As in previous years, the students prepared a complex international case study and presented their findings before a fictitious board of directors made up of senior lawyers. We were pleased to hear that the students found the exercise just as challenging on screen as it had been for previous students in person.
To finish the internship week, we wanted to emphasise the importance of a strong work community and invited over 150 colleagues from our US, European and Asian offices to join the celebratory closing party, which included a speech from our Senior Partner in London and a surprise live performance by musicians from a documentary the students had watched the evening before. Albeit virtual, it was a magical evening the students are unlikely to forget.
Within our UK work-shadowing programme, we asked our charity partners to recruit students from social mobility ‘cold spots’, many of which are a long way from our two UK offices.
Partnering with others
Within our Freshfields Stephen Lawrence Scholarship Scheme, we were able to use the expertise of both clients and suppliers to help us engage with candidates. Within our follow-on offering for candidates, we offered workshops including one on drafting in partnership with the Bank of England and a CV and covering letter masterclass with Alexander Mann Solutions.
We also partnered with clients to deliver mentoring sessions to students at ITE College East in Singapore. The programme had to be suspended in the first half of 2020 due to the COVID-19 ‘circuit breaker’ measures in Singapore. In the second half of 2020, our Singapore colleagues pivoted, conducting the programme on Zoom instead of in person.

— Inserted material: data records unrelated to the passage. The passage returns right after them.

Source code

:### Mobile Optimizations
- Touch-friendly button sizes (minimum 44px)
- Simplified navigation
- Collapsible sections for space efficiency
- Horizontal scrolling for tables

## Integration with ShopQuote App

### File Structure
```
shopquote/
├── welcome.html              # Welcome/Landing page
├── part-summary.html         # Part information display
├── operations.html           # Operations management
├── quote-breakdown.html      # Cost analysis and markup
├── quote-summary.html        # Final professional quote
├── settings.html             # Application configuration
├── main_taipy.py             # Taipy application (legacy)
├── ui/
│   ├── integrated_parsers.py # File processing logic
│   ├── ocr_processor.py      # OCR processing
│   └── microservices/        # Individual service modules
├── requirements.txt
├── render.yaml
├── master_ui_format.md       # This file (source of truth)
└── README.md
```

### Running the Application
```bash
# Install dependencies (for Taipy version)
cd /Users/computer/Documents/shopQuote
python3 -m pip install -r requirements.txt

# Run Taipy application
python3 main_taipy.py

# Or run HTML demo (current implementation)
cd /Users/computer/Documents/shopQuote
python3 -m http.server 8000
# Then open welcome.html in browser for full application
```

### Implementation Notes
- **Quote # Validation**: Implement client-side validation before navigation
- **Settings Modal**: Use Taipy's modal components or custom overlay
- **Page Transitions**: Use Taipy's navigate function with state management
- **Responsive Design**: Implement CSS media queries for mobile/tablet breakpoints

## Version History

They partnered with legal counsel from clients in Asia, tailored the content for online delivery and used Zoom virtual-breakout rooms so that the 16 students could still benefit from small-group discussions.
To enable us to connect better with each participant, the college provided a brief background of each student, including what they wanted to learn from the workshop, their hobbies and interests, and their hopes and plans after graduation. Although the students could not receive in-person guidance, they have learned how to give virtual presentations, a skill that will likely prove useful as workplaces adjust to more agile arrangements.
Using what we learned
These experiences have helped us understand the multidimensional challenges that people (including our own employees) face as coronavirus changes the ways in which we interact. As well as considering technology’s limitations, we want to explore its potential: digital interventions may enable us to work with students we might struggle to reach in person, and better interactivity could enrich what we can offer them.